* TASK INSTRUCTIONS
Please arrange every line of the listing below as a JSON list of strings, one string per line, skipping blank lines.

— start WORKING DATA —

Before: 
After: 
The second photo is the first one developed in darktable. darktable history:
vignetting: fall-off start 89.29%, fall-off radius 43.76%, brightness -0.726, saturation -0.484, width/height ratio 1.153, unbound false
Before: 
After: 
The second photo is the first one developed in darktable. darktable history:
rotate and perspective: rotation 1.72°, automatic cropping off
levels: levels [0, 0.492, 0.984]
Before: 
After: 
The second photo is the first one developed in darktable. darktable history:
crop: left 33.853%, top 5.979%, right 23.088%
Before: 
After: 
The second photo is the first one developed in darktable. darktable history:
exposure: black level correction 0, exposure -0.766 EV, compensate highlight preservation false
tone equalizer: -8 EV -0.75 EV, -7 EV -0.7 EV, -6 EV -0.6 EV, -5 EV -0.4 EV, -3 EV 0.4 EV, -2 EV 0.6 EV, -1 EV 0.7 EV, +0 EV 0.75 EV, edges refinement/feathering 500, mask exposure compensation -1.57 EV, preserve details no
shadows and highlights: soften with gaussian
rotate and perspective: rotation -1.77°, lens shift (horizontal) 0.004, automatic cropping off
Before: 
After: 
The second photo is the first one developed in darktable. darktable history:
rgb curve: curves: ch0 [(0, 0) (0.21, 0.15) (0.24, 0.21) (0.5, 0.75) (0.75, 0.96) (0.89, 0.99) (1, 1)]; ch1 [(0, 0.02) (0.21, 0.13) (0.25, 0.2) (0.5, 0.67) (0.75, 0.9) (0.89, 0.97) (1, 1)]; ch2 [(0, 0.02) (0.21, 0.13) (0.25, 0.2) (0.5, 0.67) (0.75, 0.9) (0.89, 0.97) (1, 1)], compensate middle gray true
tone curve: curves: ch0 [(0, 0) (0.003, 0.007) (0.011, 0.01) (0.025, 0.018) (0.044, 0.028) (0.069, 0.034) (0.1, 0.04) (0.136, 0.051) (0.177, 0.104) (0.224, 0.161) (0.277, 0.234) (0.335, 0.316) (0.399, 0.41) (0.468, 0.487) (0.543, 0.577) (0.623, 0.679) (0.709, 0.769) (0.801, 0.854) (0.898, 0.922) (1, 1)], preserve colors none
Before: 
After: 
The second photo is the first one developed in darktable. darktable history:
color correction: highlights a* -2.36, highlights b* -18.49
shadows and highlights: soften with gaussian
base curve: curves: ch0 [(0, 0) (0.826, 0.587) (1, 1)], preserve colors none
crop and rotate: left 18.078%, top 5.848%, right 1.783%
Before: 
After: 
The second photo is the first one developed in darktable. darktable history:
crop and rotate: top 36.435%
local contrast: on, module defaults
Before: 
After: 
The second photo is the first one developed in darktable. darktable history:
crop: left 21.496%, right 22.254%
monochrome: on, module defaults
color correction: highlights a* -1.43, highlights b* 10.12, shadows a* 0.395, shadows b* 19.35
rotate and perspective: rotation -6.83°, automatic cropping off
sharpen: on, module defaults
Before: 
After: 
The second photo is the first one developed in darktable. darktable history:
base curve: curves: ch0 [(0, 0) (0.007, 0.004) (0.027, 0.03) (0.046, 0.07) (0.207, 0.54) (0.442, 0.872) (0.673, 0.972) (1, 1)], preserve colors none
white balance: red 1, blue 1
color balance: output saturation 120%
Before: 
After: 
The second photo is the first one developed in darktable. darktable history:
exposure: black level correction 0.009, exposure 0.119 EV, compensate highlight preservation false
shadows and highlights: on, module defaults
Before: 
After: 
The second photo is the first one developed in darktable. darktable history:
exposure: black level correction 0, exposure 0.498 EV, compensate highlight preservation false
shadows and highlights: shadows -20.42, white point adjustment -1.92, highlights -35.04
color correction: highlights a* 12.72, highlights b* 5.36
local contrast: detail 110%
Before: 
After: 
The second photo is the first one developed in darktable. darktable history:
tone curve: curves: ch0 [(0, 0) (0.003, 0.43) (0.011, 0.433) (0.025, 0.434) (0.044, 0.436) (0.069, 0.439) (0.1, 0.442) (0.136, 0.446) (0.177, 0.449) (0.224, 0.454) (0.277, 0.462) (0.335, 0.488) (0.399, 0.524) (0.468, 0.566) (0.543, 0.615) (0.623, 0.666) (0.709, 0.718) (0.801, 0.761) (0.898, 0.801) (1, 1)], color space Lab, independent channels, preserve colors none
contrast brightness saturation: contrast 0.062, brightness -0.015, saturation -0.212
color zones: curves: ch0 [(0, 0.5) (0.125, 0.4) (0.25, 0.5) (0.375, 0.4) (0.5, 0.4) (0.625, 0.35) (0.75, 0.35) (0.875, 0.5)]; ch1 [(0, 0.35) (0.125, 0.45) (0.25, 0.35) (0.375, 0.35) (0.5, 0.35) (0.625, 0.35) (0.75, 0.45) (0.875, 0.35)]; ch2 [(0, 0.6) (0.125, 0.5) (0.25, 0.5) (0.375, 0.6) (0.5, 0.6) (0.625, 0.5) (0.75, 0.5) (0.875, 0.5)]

— end WORKING DATA —

* SOLUTION TO THE PROBLEM
[
  "Before: ",
  "After: ",
  "The second photo is the first one developed in darktable. darktable history:",
  "vignetting: fall-off start 89.29%, fall-off radius 43.76%, brightness -0.726, saturation -0.484, width/height ratio 1.153, unbound false",
  "Before: ",
  "After: ",
  "The second photo is the first one developed in darktable. darktable history:",
  "rotate and perspective: rotation 1.72°, automatic cropping off",
  "levels: levels [0, 0.492, 0.984]",
  "Before: ",
  "After: ",
  "The second photo is the first one developed in darktable. darktable history:",
  "crop: left 33.853%, top 5.979%, right 23.088%",
  "Before: ",
  "After: ",
  "The second photo is the first one developed in darktable. darktable history:",
  "exposure: black level correction 0, exposure -0.766 EV, compensate highlight preservation false",
  "tone equalizer: -8 EV -0.75 EV, -7 EV -0.7 EV, -6 EV -0.6 EV, -5 EV -0.4 EV, -3 EV 0.4 EV, -2 EV 0.6 EV, -1 EV 0.7 EV, +0 EV 0.75 EV, edges refinement/feathering 500, mask exposure compensation -1.57 EV, preserve details no",
  "shadows and highlights: soften with gaussian",
  "rotate and perspective: rotation -1.77°, lens shift (horizontal) 0.004, automatic cropping off",
  "Before: ",
  "After: ",
  "The second photo is the first one developed in darktable. darktable history:",
  "rgb curve: curves: ch0 [(0, 0) (0.21, 0.15) (0.24, 0.21) (0.5, 0.75) (0.75, 0.96) (0.89, 0.99) (1, 1)]; ch1 [(0, 0.02) (0.21, 0.13) (0.25, 0.2) (0.5, 0.67) (0.75, 0.9) (0.89, 0.97) (1, 1)]; ch2 [(0, 0.02) (0.21, 0.13) (0.25, 0.2) (0.5, 0.67) (0.75, 0.9) (0.89, 0.97) (1, 1)], compensate middle gray true",
  "tone curve: curves: ch0 [(0, 0) (0.003, 0.007) (0.011, 0.01) (0.025, 0.018) (0.044, 0.028) (0.069, 0.034) (0.1, 0.04) (0.136, 0.051) (0.177, 0.104) (0.224, 0.161) (0.277, 0.234) (0.335, 0.316) (0.399, 0.41) (0.468, 0.487) (0.543, 0.577) (0.623, 0.679) (0.709, 0.769) (0.801, 0.854) (0.898, 0.922) (1, 1)], preserve colors none",
  "Before: ",
  "After: ",
  "The second photo is the first one developed in darktable. darktable history:",
  "color correction: highlights a* -2.36, highlights b* -18.49",
  "shadows and highlights: soften with gaussian",
  "base curve: curves: ch0 [(0, 0) (0.826, 0.587) (1, 1)], preserve colors none",
  "crop and rotate: left 18.078%, top 5.848%, right 1.783%",
  "Before: ",
  "After: ",
  "The second photo is the first one developed in darktable. darktable history:",
  "crop and rotate: top 36.435%",
  "local contrast: on, module defaults",
  "Before: ",
  "After: ",
  "The second photo is the first one developed in darktable. darktable history:",
  "crop: left 21.496%, right 22.254%",
  "monochrome: on, module defaults",
  "color correction: highlights a* -1.43, highlights b* 10.12, shadows a* 0.395, shadows b* 19.35",
  "rotate and perspective: rotation -6.83°, automatic cropping off",
  "sharpen: on, module defaults",
  "Before: ",
  "After: ",
  "The second photo is the first one developed in darktable. darktable history:",
  "base curve: curves: ch0 [(0, 0) (0.007, 0.004) (0.027, 0.03) (0.046, 0.07) (0.207, 0.54) (0.442, 0.872) (0.673, 0.972) (1, 1)], preserve colors none",
  "white balance: red 1, blue 1",
  "color balance: output saturation 120%",
  "Before: ",
  "After: ",
  "The second photo is the first one developed in darktable. darktable history:",
  "exposure: black level correction 0.009, exposure 0.119 EV, compensate highlight preservation false",
  "shadows and highlights: on, module defaults",
  "Before: ",
  "After: ",
  "The second photo is the first one developed in darktable. darktable history:",
  "exposure: black level correction 0, exposure 0.498 EV, compensate highlight preservation false",
  "shadows and highlights: shadows -20.42, white point adjustment -1.92, highlights -35.04",
  "color correction: highlights a* 12.72, highlights b* 5.36",
  "local contrast: detail 110%",
  "Before: ",
  "After: ",
  "The second photo is the first one developed in darktable. darktable history:",
  "tone curve: curves: ch0 [(0, 0) (0.003, 0.43) (0.011, 0.433) (0.025, 0.434) (0.044, 0.436) (0.069, 0.439) (0.1, 0.442) (0.136, 0.446) (0.177, 0.449) (0.224, 0.454) (0.277, 0.462) (0.335, 0.488) (0.399, 0.524) (0.468, 0.566) (0.543, 0.615) (0.623, 0.666) (0.709, 0.718) (0.801, 0.761) (0.898, 0.801) (1, 1)], color space Lab, independent channels, preserve colors none",
  "contrast brightness saturation: contrast 0.062, brightness -0.015, saturation -0.212",
  "color zones: curves: ch0 [(0, 0.5) (0.125, 0.4) (0.25, 0.5) (0.375, 0.4) (0.5, 0.4) (0.625, 0.35) (0.75, 0.35) (0.875, 0.5)]; ch1 [(0, 0.35) (0.125, 0.45) (0.25, 0.35) (0.375, 0.35) (0.5, 0.35) (0.625, 0.35) (0.75, 0.45) (0.875, 0.35)]; ch2 [(0, 0.6) (0.125, 0.5) (0.25, 0.5) (0.375, 0.6) (0.5, 0.6) (0.625, 0.5) (0.75, 0.5) (0.875, 0.5)]"
]